If there's one thing that might give confidence to the pretenders to Peamount's throne, it's the fact that more players have left the club in the off season than have arrived.
The defending champions have brought Becky Watkins and Della Doherty into their squad from their underage ranks, but they've also lost players including Niamh Farrelly (Glasgow City), Chloe Moloney (Galway), Niamh Barnes (DLR Waves), Naima Chemaou (Bohemain FC) and Sarah McKevitt (Cork City).
Despite this O'Gorman is confident that the squad, who are chasing a three league titles in a row, will still be the team to beat this time around.
"We still have a lot of strength in depth, and I think the manager James O'Callaghan will still have a bit of a headache picking the team, which is always a good complaint.
"It's hard to actually nail down our starting XI. Whoever is on the bench will be ready to come on and replace like for like as well. It's a great position to be in and I don't think that's been an issue at all.
"Obviously it's unfortunate when you lose players that are part of the squad and part of a winning team as well.

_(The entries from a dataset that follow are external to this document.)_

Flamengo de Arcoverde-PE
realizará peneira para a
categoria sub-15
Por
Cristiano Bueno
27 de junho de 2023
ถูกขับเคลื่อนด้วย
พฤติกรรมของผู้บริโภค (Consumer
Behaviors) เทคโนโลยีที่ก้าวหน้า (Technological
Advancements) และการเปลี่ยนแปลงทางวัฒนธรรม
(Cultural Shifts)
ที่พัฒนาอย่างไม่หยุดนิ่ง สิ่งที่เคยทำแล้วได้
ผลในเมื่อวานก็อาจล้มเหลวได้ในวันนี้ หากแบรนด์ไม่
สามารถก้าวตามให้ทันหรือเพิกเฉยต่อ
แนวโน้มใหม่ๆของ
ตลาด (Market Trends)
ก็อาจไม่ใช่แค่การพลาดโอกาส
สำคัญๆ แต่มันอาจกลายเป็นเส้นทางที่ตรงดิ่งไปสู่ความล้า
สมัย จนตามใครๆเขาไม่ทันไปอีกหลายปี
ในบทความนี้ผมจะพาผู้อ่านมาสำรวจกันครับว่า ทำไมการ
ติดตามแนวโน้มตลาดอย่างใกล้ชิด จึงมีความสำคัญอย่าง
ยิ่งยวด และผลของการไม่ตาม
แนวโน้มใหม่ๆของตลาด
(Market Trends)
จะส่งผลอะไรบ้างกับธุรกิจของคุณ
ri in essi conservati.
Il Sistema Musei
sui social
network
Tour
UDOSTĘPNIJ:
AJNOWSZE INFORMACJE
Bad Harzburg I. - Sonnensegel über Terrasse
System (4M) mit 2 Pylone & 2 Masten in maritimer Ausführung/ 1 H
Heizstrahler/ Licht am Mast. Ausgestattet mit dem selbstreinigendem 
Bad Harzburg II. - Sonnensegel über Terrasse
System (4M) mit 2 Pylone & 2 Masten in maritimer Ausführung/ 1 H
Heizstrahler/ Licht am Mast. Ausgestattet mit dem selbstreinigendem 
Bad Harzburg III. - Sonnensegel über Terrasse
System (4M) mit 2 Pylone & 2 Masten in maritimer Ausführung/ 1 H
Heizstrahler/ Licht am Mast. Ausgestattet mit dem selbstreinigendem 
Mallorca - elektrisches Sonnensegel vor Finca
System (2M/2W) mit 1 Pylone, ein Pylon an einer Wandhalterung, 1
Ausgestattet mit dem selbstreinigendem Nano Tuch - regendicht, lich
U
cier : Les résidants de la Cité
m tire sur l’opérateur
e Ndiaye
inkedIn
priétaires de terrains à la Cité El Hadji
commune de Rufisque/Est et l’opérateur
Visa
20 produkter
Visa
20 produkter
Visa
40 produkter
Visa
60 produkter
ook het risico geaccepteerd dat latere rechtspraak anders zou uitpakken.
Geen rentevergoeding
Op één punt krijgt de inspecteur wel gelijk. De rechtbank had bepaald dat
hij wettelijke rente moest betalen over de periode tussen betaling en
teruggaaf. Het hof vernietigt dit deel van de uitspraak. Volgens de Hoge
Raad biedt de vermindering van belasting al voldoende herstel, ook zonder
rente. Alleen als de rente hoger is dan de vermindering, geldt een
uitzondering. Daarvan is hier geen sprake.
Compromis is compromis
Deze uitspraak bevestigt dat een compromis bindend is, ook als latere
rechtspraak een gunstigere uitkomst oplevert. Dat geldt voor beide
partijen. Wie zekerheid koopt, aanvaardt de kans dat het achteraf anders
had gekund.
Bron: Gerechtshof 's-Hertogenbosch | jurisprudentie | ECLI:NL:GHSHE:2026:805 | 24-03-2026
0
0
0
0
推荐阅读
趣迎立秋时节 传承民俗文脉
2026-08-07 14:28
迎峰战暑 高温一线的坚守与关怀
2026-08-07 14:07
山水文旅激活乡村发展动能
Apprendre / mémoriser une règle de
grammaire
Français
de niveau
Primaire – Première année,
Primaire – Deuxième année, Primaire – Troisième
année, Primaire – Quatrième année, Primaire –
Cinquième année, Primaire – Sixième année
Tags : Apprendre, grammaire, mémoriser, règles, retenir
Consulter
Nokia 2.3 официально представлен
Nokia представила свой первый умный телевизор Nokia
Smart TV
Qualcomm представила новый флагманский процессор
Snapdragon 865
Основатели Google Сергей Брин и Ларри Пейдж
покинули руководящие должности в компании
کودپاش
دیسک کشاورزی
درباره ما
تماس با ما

Some of them have gone off to different clubs so we'll look forward to playing against them this year.
"It keeps it interesting, I suppose."
On who might challenge the club, Wicklow woman O'Gorman is clear about one thing – the title is staying in the capital, and she contends that the arrival of former national team manager Noel King, who also served as caretaker men's manager, is a boon for everyone in the competition.
"I think Shelbourne have obviously strengthened their squad up a little bit as well, got a new manager in of the calibre of Noel King.
"[It is] great – it's another big positive for the league to have someone of that calibre back in coaching and managing.
"DLR – a few of our players have gone over to them and they're gonna have strength in depth and they’re gonna be a tough team to beat. They have good coaches over there, so they’ll be tactically well set up as well."
While admitting to feeling that there is some "unfinished business" in the Champions League, after last year's heartbreaking penalty shootout defeat to Glasgow, O'Gorman is sticking to the tried and test mantra of "one game at a time."
Overall though the 2021 season holds much promise, with games set to be streamed live as part the of FAI's own LOI TV service. Airtricity have also come in as a title sponsor, something the league didn't have last year.
2020 saw a record nine clubs compete for the title and all are on board for the new season.
O'Gorman has seen the league change over the last decade but she is hopeful that this campaign can bring it on to a new level.
"This year is probably a landmark year, obviously with the sponsorship coming on board and I think the streaming is going to be great for the exposure of the game," she said.
"Hopefully it will create a really good interest around the game. Hopefully when crowds can finally get into the games, there'll be more fans at the games."
She qualifies that with an acknowledgement that players have to make the game attractive to watch.
"It has to come back to us as players, that we maintain a professional attitude and elite mindset, that we always want to get better and improve our standards at the club, and push each other to improve.
"We make sure we're preparing the way we can and that our games are competitive and attractive to watch as well. Hopefully with that then the set-ups and the clubs will become more professional, and then we can start looking at maybe players turning professional and becoming full-time.
"That would be the ultimate goal for me, that that environment can be provided in Ireland."